—Rien que cela, mademoiselle Berthe..., répliqua le nabab. Soyez tranquille... Je ne sais pas le nom de votre vieux père, qui est un gentilhomme!... Je ne sais rien, sinon que je vous aime et que je suis heureux de vous avoir là toutes deux contre mon cœur...
—Nous aussi, nous vous aimons! murmura Diane émue, comme un ami et comme un père.
Les yeux de Montalt se perdirent un instant dans le vide.
—Sais-je pourquoi?... pensa-t-il tout haut; on dit que je suis l'homme du caprice... je le crois quelquefois... Et pourtant, s'il y a un Dieu, c'est lui qui vous a mises sur mon chemin, pauvres enfants, afin que je sois bon à quelque chose ici-bas... Oh! je ne jouerai plus... Ce qui me reste est à vous, mes filles, et vous serez riches!

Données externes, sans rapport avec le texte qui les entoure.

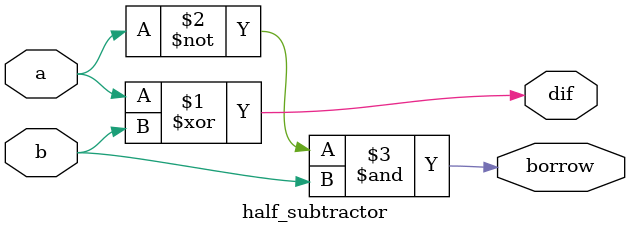
<source format=v>
`timescale 1ns/1ps


module half_subtractor(
	// inputs
	input a,b,
	// outputs
	output dif,borrow
	);
	
	assign dif = a ^ b;
	assign borrow = (~a)&b;
	
endmodule

</source>
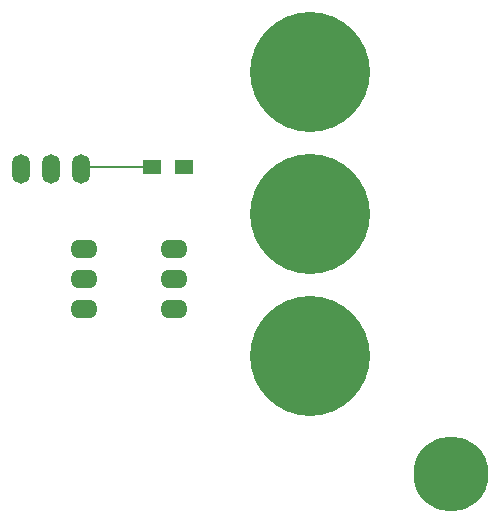
<source format=gtl>
G04 #@! TF.FileFunction,Copper,L1,Top,Signal*
%FSLAX46Y46*%
G04 Gerber Fmt 4.6, Leading zero omitted, Abs format (unit mm)*
G04 Created by KiCad (PCBNEW 4.0.1-stable) date 3/5/2016 3:38:05 PM*
%MOMM*%
G01*
G04 APERTURE LIST*
%ADD10C,0.150000*%
%ADD11O,1.501140X2.499360*%
%ADD12R,1.500000X1.300000*%
%ADD13O,2.300000X1.600000*%
%ADD14C,10.160000*%
%ADD15C,6.350000*%
%ADD16C,0.203200*%
G04 APERTURE END LIST*
D10*
D11*
X21082000Y-20193000D03*
X18542000Y-20193000D03*
X23622000Y-20193000D03*
D12*
X29650000Y-20000000D03*
X32350000Y-20000000D03*
D13*
X23876000Y-26924000D03*
X23876000Y-29464000D03*
X23876000Y-32004000D03*
X31496000Y-32004000D03*
X31496000Y-29464000D03*
X31496000Y-26924000D03*
D14*
X43000000Y-36000000D03*
X43000000Y-12000000D03*
X43000000Y-24000000D03*
D15*
X55000000Y-46000000D03*
D16*
X29650000Y-20000000D02*
X23815000Y-20000000D01*
X23815000Y-20000000D02*
X23622000Y-20193000D01*
M02*

</source>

Il se prit à sourire tout à coup.
—Vous souvenez-vous que je vous ai poursuivies longtemps? dit Montalt. Le monde me croit fou de galanteries et d'aventures amoureuses... Pauvre monde! qui prend le désespoir pour l'ardeur et le découragement pour la fièvre!... En courant après vous, mes enfants, ce n'était pas à moi que je pensais... Vous allez bien m'en vouloir... Étienne et Roger, que j'aimais en ce temps-là, me parlaient de vous sans cesse, et je voulais leur donner un remède contre l'amour...
—Oh! fit Diane avec reproche, vous vouliez les rendre infidèles!...
—L'amour est un si cruel malheur, ma fille!... En vous voyant jolies comme des anges, je m'étais dit: «Voilà ce qu'il me faut...» Et, sans vous connaître, je vous opposais à vous-mêmes... Je prenais les deux pauvres petites chanteuses pour en faire les rivales des deux nobles filles de Bretagne... Vous me ferez croire à Dieu avant de mourir, mes enfants, car sa main est là, et c'est elle qui vous a défendues contre moi.
—Père, dit Cyprienne qui lui baisa la main avec un petit frisson de crainte, quand je pense que nous aurions pu vous haïr!...
Le nabab baissa les yeux, et un nuage descendit sur son front.